Errors
Alexandru Maftei’s Hello, How Are You? (Buna! Ce faci?, 2010)

Alexandru Maftei’s Hello, How Are You? is a comedy of errors. Gaby and Gaby are unhappily married, so they look for love elsewhere, on the net, only to discover that the person they fall in love with in the chat-room is the same person they are married to. But in Maftei’s comedy, the resolution of the “error” does not lead to marriage. When the masks fall at the end of the film, the couple divorces. “After so long grief, such festivity!”, Adriana proclaims at the end of The Comedy of Errors. Where Shakespeare’s characters could find relief in reconciliation, the pair in Maftei’s comedy is left alone. The resolution of the “error” produces shame instead of blissful puzzlement. They are unable to rejoice from the mistakes they share.

At the beginning of the film Gaby and Gaby are at the bottom of their self-esteem. He was once a piano virtuoso, and she an aspiring psychology student. But fate (marriage?) asked for compromise, and arranged things so that she ended up working in a laundry and he in the seat next to the artist, as the invisible man turning the pages. With little left to love about themselves, they have a hard time loving the other. However they prefer to live in a status quo – at once too polite to really hate the loved one, and showing enough courage to poke at him/her when necessary. “I don’t really feel like sleeping with you” is as tough as it gets, but these statements of uncertainty, still allude to a desire not entirely lost.

And indeed, Gaby and Gaby are passionate about the unknown lovers they found on the net. Being in love makes all the difference. All of a sudden, they feel desired, which in return has an impact on their love life at home. If they didn’t care much about the other’s life in the beginning of the film, they are now more attentive, at times even jealous of not knowing everything about each other. But when the question, “are you in love with someone else?” is finally asked, they are both too afraid to tell the truth.

Gaby and Gaby also have a teenage son, who, unlike them, is proud of having numerous affairs at once. If his parent’s conflict is one of sexual liberation, his is one of constraint. His most heroic action is thus, when he abandons a bunch of lusty girls on his eighteenth birthday and makes a phone call to the class geek. She is not interested in having sex, but enjoys discovering love. For him, she is also the hardest love to get. Here too, his parents are similar, since they leave other opportunities of love aside, a young ballet-dancer and a wealthy man who drives a Porsche, striving instead for something seemingly out of reach. Maftei enjoyably portrays these two storylines, where the parents, but in a less radical way, begin imitating their son, and where the son, comes to play the role of his parents. The courageous step of the parents is obviously when they finally decide to meet.

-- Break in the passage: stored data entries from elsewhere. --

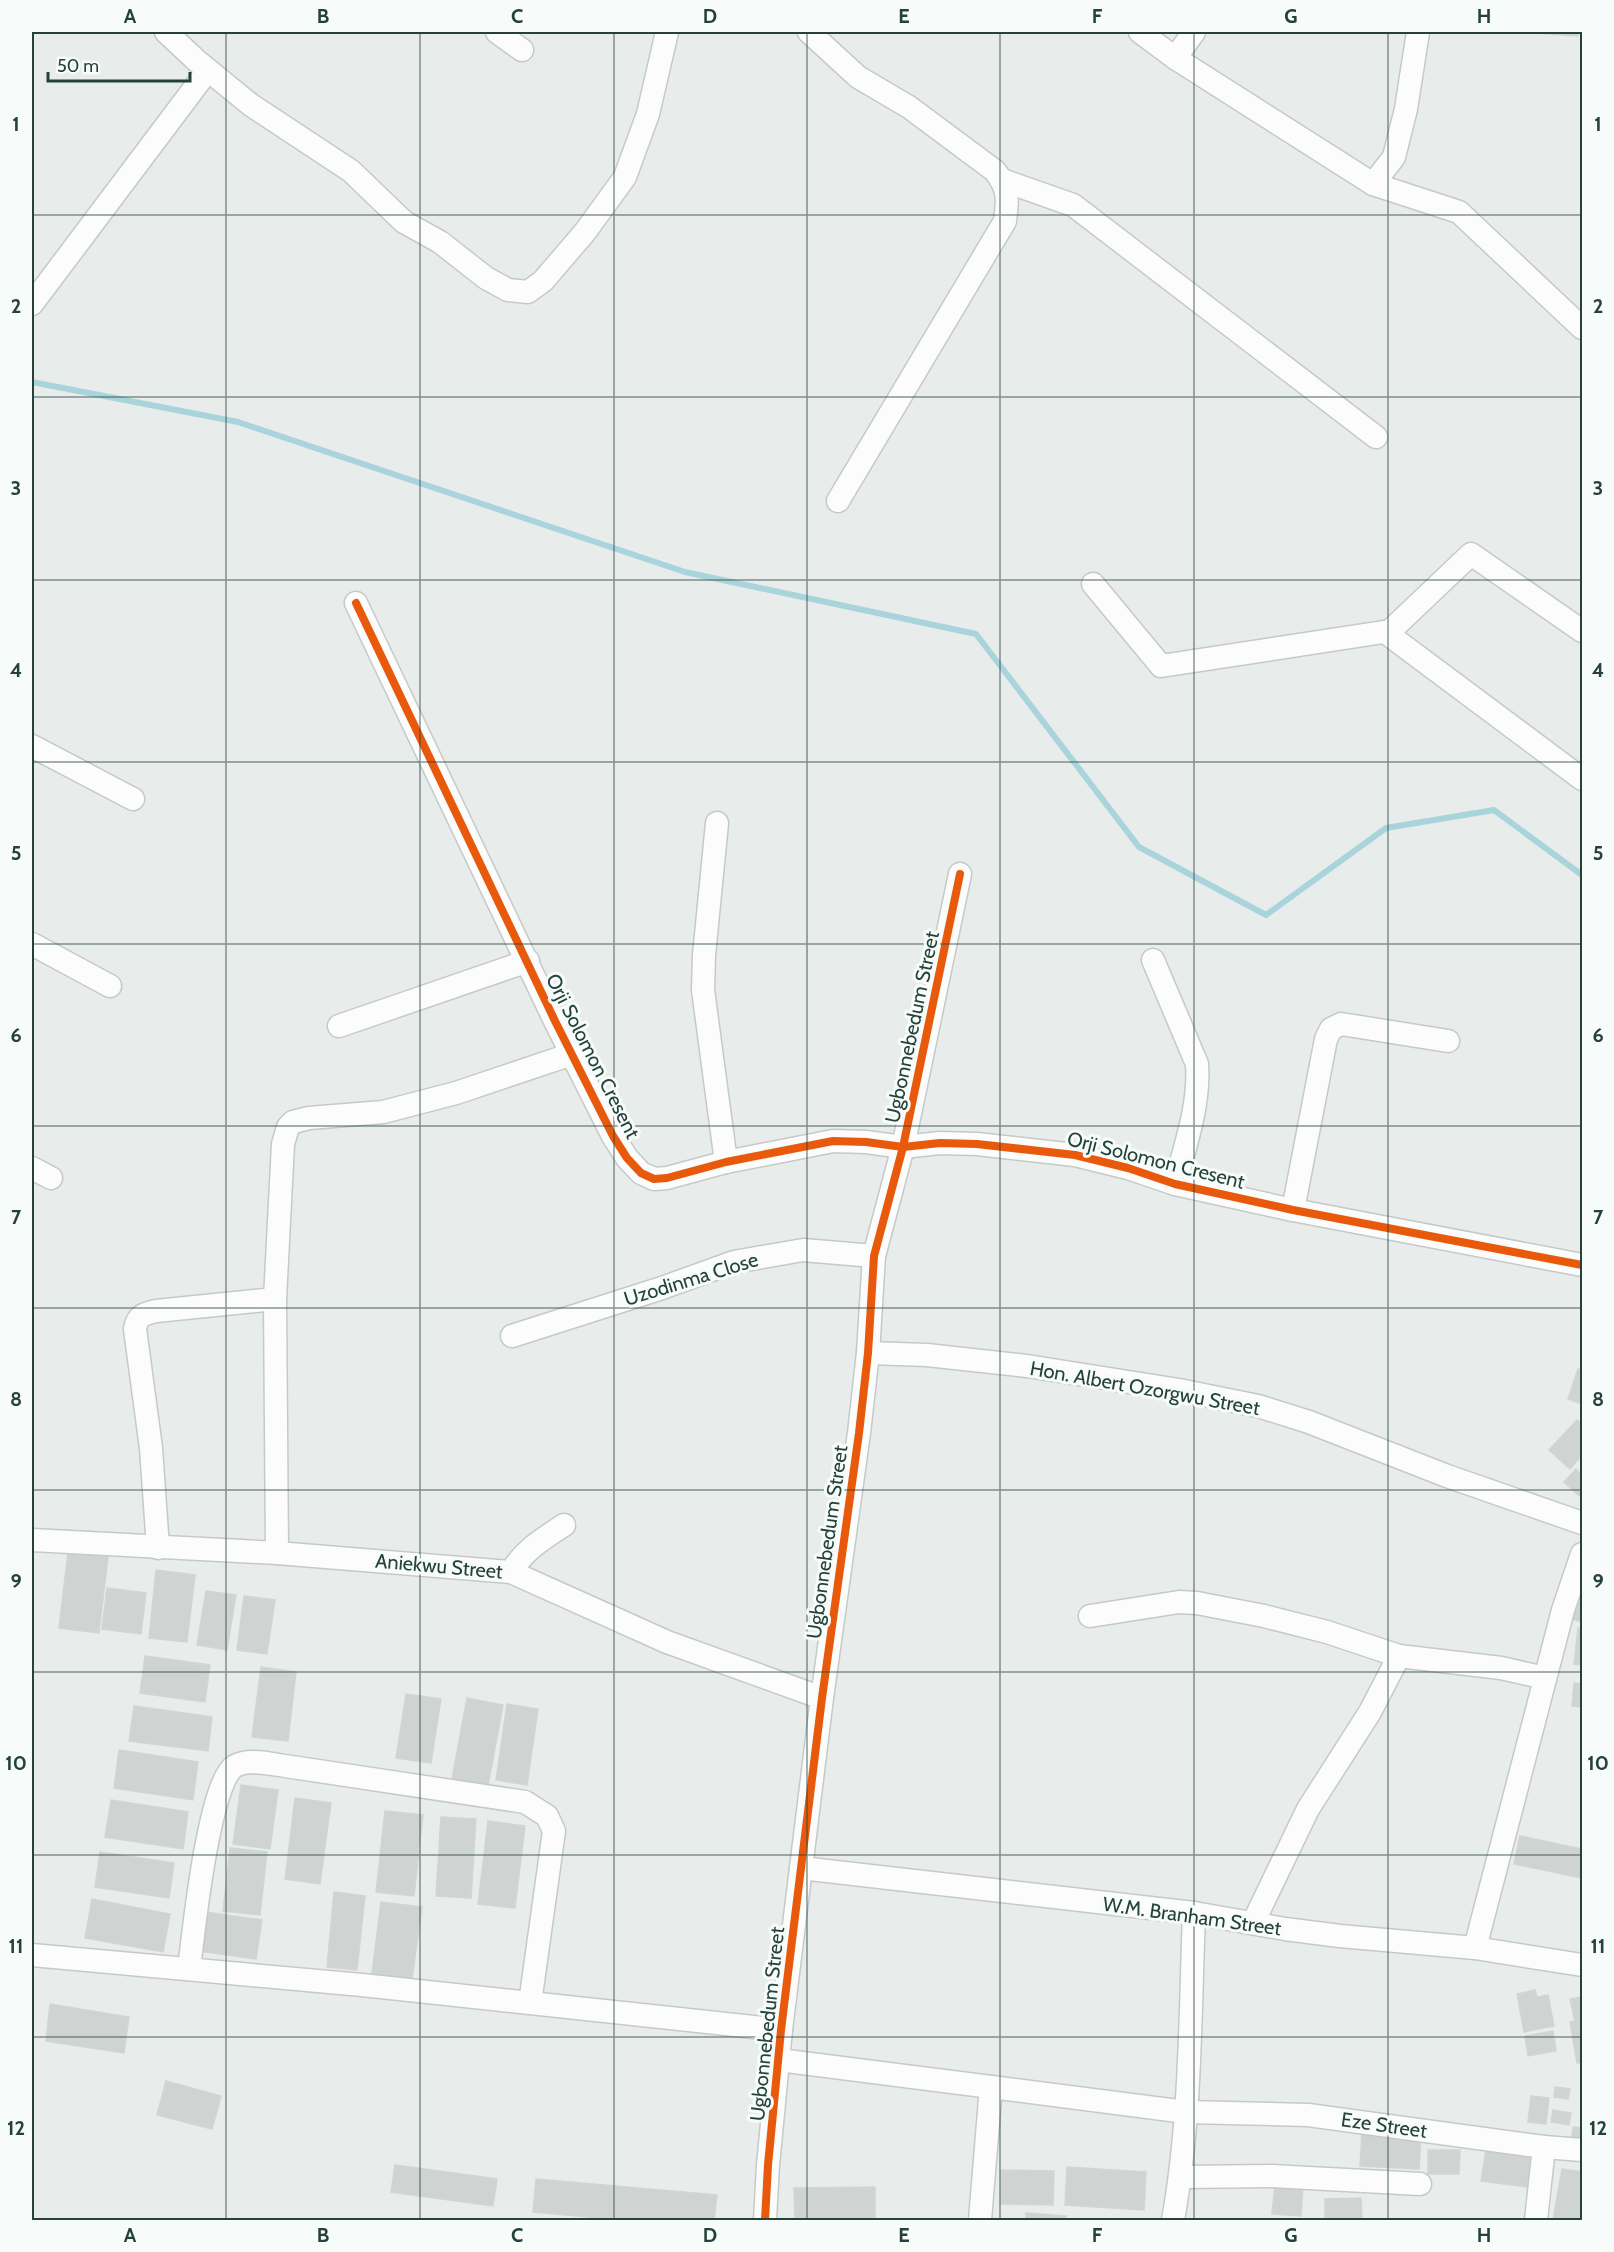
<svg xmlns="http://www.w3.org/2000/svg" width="1614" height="2252" font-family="Cabin,sans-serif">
  <rect width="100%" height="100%" fill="#e8edeb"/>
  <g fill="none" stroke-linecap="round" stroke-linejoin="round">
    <polyline stroke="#a9d4db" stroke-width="6" points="32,382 238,422 685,572 976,634 1139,847 1266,915 1386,828 1494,810 1582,875"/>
  </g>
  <g fill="#cfd4d2" stroke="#d1d6d4" stroke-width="1.5">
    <polygon points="1519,32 1578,32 1578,36"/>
    <polygon points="1578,1369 1582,1371 1582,1404 1568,1399"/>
    <polygon points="1577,1420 1582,1424 1582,1455 1570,1469 1549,1450"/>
    <polygon points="1576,1469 1582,1475 1582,1492 1579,1496 1564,1482"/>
    <polygon points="68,1552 108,1557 99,1633 59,1628"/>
    <polygon points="156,1570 195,1575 187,1642 149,1638"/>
    <polygon points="1582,1572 1582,1622 1568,1618"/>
    <polygon points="107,1588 146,1593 141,1634 102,1629"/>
    <polygon points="206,1591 236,1595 227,1650 197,1645"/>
    <polygon points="244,1596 275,1600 267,1654 237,1650"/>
    <polygon points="1578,1628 1582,1628 1582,1665 1574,1664"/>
    <polygon points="145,1656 210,1665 205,1702 140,1693"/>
    <polygon points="261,1667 296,1672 288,1741 252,1737"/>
    <polygon points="1574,1683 1582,1684 1582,1707 1572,1706"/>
    <polygon points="406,1694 441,1699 431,1763 396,1758"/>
    <polygon points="467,1698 503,1705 488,1786 452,1779"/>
    <polygon points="507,1704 538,1709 527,1785 496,1780"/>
    <polygon points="134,1706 212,1717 208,1751 129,1741"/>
    <polygon points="119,1750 198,1762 193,1800 114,1788"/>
    <polygon points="241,1785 278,1790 270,1849 233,1844"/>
    <polygon points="295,1798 331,1803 320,1884 285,1879"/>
    <polygon points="111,1800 188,1812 183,1849 105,1837"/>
    <polygon points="385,1811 423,1815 414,1896 376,1892"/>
    <polygon points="441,1817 476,1819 471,1898 436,1896"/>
    <polygon points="488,1821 525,1826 515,1908 478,1904"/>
    <polygon points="1520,1836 1582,1849 1582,1878 1514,1864"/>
    <polygon points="230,1848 267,1852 260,1915 223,1911"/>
    <polygon points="100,1852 174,1863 169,1898 95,1887"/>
    <polygon points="334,1892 365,1896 357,1970 327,1967"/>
    <polygon points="92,1899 170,1914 163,1952 85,1938"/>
    <polygon points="381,1902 422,1907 412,1979 372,1973"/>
    <polygon points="205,1912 262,1920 256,1959 200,1951"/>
    <polygon points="1535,1990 1537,1997 1548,1995 1554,2026 1524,2032 1517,1994"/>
    <polygon points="1582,1997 1582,2065 1582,2062 1577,2063 1570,2022 1575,2021 1570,1999"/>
    <polygon points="50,2004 129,2017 124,2053 46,2041"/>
    <polygon points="1553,2031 1556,2051 1528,2056 1525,2036"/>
    <polygon points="166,2081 221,2096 212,2129 157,2115"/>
    <polygon points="1555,2087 1570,2089 1568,2099 1554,2097"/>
    <polygon points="1531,2096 1549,2098 1546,2124 1528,2122"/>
    <polygon points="1553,2110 1571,2113 1569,2125 1551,2122"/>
    <polygon points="1573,2127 1582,2128 1582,2138 1572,2137"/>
    <polygon points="1362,2132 1421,2135 1419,2169 1360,2166"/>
    <polygon points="1428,2150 1460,2150 1459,2174 1428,2174"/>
    <polygon points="1486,2150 1534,2156 1529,2187 1481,2181"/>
    <polygon points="395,2165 497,2179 493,2206 391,2192"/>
    <polygon points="1067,2167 1146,2172 1144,2210 1065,2205"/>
    <polygon points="1562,2169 1582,2172 1582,2220 1553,2220"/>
    <polygon points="1001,2170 1054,2171 1053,2205 1001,2204"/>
    <polygon points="536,2179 717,2195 714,2220 622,2220 533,2212"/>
    <polygon points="1275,2184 1303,2186 1301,2216 1272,2214"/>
    <polygon points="875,2187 875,2220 795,2220 794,2188"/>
    <polygon points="1361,2198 1362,2220 1325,2220 1325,2199"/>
    <polygon points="1026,2213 1066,2216 1065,2220 1026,2220"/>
  </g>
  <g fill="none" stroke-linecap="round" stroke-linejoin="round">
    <g stroke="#c5cac8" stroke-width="25">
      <g id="minor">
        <polyline points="166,32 197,61 251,105 351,171 404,222 440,242 486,278 508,290 528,292 543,281 585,232 625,177 648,114 667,32"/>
        <polyline points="497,32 522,50"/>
        <path d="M 809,32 L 858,77 L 909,107 L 995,171 C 1009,190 1008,198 1005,221 L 838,501"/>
        <polyline points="1140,32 1175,58 1373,184 1459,212 1582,328"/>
        <polyline points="1175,58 1194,32"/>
        <polyline points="1002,180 1073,205 1376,437"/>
        <polyline points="1373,184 1394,157 1406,109 1418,32"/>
        <polyline points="32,304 208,70"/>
        <polyline points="1093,584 1161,666 1390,631 1471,554 1582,631"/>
        <polyline points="356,603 555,1021 613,1136 627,1158 641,1173 654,1179 667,1178 726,1162 833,1141 866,1142 903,1147 940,1143 977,1144 1075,1155 1128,1168 1175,1184 1293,1210 1582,1265"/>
        <polyline points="1385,632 1582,779"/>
        <polyline points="32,746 133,799"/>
        <polyline points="717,823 704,955 703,990 726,1162"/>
        <polyline points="32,944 110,986"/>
        <path d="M 1153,960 L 1197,1064 C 1200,1105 1185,1146 1175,1184"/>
        <polyline points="339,1026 528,961"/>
        <polyline points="32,1168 51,1178"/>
        <polyline points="1293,1210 1326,1039 1331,1029 1341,1024 1448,1041"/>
        <polyline points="512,1336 662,1288 734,1262 803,1250 874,1256"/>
        <polyline points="868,1353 927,1355 1027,1366 1179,1390 1258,1406 1309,1422 1447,1476 1582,1523"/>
        <polyline points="32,1540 277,1553 511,1572 667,1642 822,1698"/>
        <path d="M 158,1548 L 151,1448 L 135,1329 C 137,1316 143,1314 156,1311 L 275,1299"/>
        <polyline points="277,1553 275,1299 283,1144 288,1127 293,1122 309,1118 383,1112 456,1093 572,1054"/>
        <path d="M 511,1572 C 524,1550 543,1539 564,1525"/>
        <polyline points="1090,1616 1179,1602 1197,1603 1264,1616 1327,1632 1399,1656 1370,1712 1308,1809 1253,1923"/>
        <polyline points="1399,1656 1501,1668 1545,1678"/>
        <polyline points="801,1868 1194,1913 1285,1929 1340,1936 1475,1948 1582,1965"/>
        <polyline points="1475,1948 1563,1610 1582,1554"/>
        <polyline points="32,1955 362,1985 781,2030"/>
        <path d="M 189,1969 C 193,1936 209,1780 235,1766 C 248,1758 271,1764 285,1766 L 525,1802 L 547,1816 L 554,1831 L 530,2003"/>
        <polyline points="779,2060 991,2087"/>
        <polyline points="1181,2177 1272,2176 1420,2184"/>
        <polyline points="765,2220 768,2165 781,2030 822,1698 859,1433 868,1353 874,1256 903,1147 960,874"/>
        <polyline points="980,2220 991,2087 1186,2112 1308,2115 1544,2147 1582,2150"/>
        <path d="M 1173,2220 C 1191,2120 1190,2016 1194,1913"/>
        <polyline points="1536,2220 1544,2147"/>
      </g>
    </g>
    <use href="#minor" stroke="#fcfcfc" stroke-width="22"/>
    <g stroke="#f7fbf9" stroke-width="11">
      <g id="cycleway">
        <polyline points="356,603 555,1021 613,1136 627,1158 641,1173 654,1179 667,1178 726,1162 833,1141 866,1142 903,1147 940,1143 977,1144 1075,1155 1128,1168 1175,1184 1293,1210 1582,1265"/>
        <polyline points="765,2220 768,2165 781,2030 822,1698 859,1433 868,1353 874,1256 903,1147 960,874"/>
      </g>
    </g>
    <use href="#cycleway" stroke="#e8590c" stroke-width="8"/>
  </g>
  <path fill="none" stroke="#24423a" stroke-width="1.5" stroke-opacity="0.55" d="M 226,32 L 226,2220M 420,32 L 420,2220M 614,32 L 614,2220M 807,32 L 807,2220M 1000,32 L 1000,2220M 1194,32 L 1194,2220M 1388,32 L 1388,2220M 32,215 L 1582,215M 32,397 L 1582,397M 32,580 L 1582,580M 32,762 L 1582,762M 32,944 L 1582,944M 32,1126 L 1582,1126M 32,1308 L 1582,1308M 32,1490 L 1582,1490M 32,1672 L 1582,1672M 32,1855 L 1582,1855M 32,2037 L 1582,2037"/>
  <g text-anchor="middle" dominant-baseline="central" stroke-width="6" stroke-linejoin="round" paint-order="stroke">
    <g font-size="20" fill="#24423a" stroke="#f7fbf9">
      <text transform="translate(912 1027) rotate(-78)">Ugbonnebedum Street</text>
      <text transform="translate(593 1056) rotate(63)">Orji Solomon Cresent</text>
      <text transform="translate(1156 1160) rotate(14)">Orji Solomon Cresent</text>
      <text transform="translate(691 1279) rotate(-17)">Uzodinma Close</text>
      <text transform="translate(1145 1388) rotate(10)">Hon. Albert Ozorgwu Street</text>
      <text transform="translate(827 1542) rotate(-82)">Ugbonnebedum Street</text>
      <text transform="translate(439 1566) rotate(5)">Aniekwu Street</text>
      <text transform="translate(1192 1916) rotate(8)">W.M. Branham Street</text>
      <text transform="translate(767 2024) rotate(-84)">Ugbonnebedum Street</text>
      <text transform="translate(1384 2125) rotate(8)">Eze Street</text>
    </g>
  </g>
  <rect width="1614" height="2252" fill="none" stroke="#f7fbf9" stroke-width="66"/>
  <path d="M48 72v9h142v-9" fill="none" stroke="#24423a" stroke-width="3"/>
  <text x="57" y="72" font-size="18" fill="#24423a" stroke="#f7fbf9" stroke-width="4.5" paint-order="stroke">50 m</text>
  <rect x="33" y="33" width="1548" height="2186" fill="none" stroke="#24423a" stroke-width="2"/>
  <g font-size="20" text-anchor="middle" font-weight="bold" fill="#24423a">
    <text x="130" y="23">A</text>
    <text x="323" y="23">B</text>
    <text x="517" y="23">C</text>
    <text x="710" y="23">D</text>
    <text x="904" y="23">E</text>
    <text x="1097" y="23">F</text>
    <text x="1291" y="23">G</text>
    <text x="1484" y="23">H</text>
    <text x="16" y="131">1</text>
    <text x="1598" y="131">1</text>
    <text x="16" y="313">2</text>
    <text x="1598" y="313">2</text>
    <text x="16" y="495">3</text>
    <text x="1598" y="495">3</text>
    <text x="16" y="677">4</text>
    <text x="1598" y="677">4</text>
    <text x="16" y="860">5</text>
    <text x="1598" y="860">5</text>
    <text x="16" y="1042">6</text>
    <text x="1598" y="1042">6</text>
    <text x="16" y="1224">7</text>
    <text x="1598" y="1224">7</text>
    <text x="16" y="1406">8</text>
    <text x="1598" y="1406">8</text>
    <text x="16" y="1588">9</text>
    <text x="1598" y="1588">9</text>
    <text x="16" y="1770">10</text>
    <text x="1598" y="1770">10</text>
    <text x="16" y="1953">11</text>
    <text x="1598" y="1953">11</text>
    <text x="16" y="2135">12</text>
    <text x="1598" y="2135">12</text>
    <text x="130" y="2242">A</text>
    <text x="323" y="2242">B</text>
    <text x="517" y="2242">C</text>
    <text x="710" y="2242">D</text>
    <text x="904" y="2242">E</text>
    <text x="1097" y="2242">F</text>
    <text x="1291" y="2242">G</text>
    <text x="1484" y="2242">H</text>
  </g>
</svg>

When they do meet, at the end, it turns out that the question “are you in love with someone else?” was not a lie. On the other hand, they wanted the lie, which makes this adventure yet another failure. Now, as fate betrays the hopes of imagination, reality kicks in, forcing them to accept that they have been separated all the while. They thus divorce, as if this “error” unveiled all the things unsaid. The imagination – the affair on the net – destroys their life, and it seems awkward that they cannot integrate their imaginative love into their relationship. Their son was able to combine his imagination with his real life – being in love and famous. At the end of the film he has a girlfriend, the geek, and wins a competition in school which, as he tells us through his habit of making voice recordings of his thoughts, might be more of a first step than his attempts to star in a porn flick.

Nonetheless, the divorce opens up other possibilities. Gaby closes her laundry store and returns to her academic ambitions. Her ex-husband can suddenly be seen performing music, he plays the triangle in his orchestra. So in the end, the unveiling of the error has a cathartic effect. The film ends with a question: “are you there?” If Gaby and Gaby, are the ones chatting (who else?), then for them too, imagination is finally able to revive their relationship.